Elle se donne surtout un permis de polluer dans le reste du monde. Aujourd’hui, 60 % des émissions de la compagnie pétrolière sont hors Europe, et cela n’est pas prêt de changer puisque le développement de ses activités se fera à l’avenir principalement en dehors de l’Europe. Total prévoit notamment un projet d’extraction pétrolière en Ouganda et un autre d’extraction gazière au Mozambique, qui sont de véritables bombes climatiques. Si Total souhaite réellement s’engager pour le climat, ses investissements dans les énergies fossiles doivent cesser.

3. L’intensité carbone n’est pas le bon référentiel

Comme expliqué précédemment, l’intensité carbone ne prend en compte que les émissions de GES liées à la production des barils de pétrole et des mètres cube de gaz. Or, il est absolument impératif de se référer au volume de GES réellement rejeté dans l’atmosphère (le volume en valeur absolue, qui concerne absolument toutes les émissions, directes et indirectes de GES), sans quoi ces annonces ne sont que du greenwashing et une stratégie pour continuer à forer toujours plus de puits de pétrole et de gaz.
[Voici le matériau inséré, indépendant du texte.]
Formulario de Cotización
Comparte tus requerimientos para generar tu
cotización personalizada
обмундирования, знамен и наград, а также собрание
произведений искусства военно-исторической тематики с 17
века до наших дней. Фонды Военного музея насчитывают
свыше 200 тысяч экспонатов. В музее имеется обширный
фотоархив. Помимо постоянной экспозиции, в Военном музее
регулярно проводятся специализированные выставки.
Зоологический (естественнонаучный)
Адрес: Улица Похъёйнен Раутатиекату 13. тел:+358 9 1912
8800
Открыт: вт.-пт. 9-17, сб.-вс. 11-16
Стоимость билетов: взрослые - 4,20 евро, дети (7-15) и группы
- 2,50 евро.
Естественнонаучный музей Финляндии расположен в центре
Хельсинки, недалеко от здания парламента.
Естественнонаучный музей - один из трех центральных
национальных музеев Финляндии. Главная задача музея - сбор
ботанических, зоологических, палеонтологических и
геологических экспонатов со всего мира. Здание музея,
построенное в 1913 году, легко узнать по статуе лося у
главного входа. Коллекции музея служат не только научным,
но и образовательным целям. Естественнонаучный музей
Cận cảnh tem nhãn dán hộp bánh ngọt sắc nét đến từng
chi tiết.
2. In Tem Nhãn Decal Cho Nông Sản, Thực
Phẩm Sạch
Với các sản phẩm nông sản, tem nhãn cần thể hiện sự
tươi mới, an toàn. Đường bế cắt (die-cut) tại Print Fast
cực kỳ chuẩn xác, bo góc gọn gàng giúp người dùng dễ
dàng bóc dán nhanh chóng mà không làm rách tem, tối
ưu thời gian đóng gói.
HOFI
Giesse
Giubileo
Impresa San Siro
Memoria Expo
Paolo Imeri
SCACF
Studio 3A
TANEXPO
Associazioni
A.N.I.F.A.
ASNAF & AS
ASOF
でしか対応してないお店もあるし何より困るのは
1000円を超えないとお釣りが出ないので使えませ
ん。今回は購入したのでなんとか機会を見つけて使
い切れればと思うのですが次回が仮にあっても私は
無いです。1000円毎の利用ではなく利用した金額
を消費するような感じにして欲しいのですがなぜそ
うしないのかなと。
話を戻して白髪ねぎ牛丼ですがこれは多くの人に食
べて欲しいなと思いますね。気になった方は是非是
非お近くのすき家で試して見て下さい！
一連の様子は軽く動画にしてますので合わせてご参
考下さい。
En se basant sur le calcul de l’intensité carbone, Total pourra continuer ses projets d’exploration d’hydrocarbures, en affichant une baisse de son intensité carbone alors que les émissions réelles de GES ne diminueront pas. Pure stratégie de communication.

Pas de feuille de route précise

En plus de tout cela, Total n’a fourni aucun plan précis quant à la manière dont il compte atteindre tous ses objectifs. Alors que c’est la seule manière de réduire réellement les émissions de gaz à effet de serre, il n’est fait aucune mention de la réduction des investissements dans le pétrole et le gaz.

Ces objectifs vont simplement permettre à l’entreprise de continuer à exploiter toujours plus d’hydrocarbures, en mettant en avant de fausses solutions comme la compensation carbone et la capture et le stockage de carbone. Pour rappel, il n’existe à ce jour aucune technologie permettant de capturer et stocker le carbone à l’échelle industrielle. La recherche en est à un stade embryonnaire et nous n’avons pas le temps d’attendre un quelconque miracle industriel.

L’urgence et la seule chose à faire pour s’aligner avec les objectifs de l’Accord de Paris, c’est initier sérieusement la transition énergétique, en fermant les vannes du pétrole et du gaz. Concrètement, cela signifie qu’il faut annuler tous les nouveaux projets d’exploration ou d’exploitation pétrolière ou gazière, pour préserver les emplois sur le long terme, plutôt que de se réveiller et pleurer en 2049.

Si l’entreprise souhaite réellement se transformer, les actionnaires doivent adopter la résolution déposée le 15 avril par un groupe d’investisseurs menés par Meeschaert. Rendez-vous le 29 mai, pour l’Assemblée générale des actionnaires.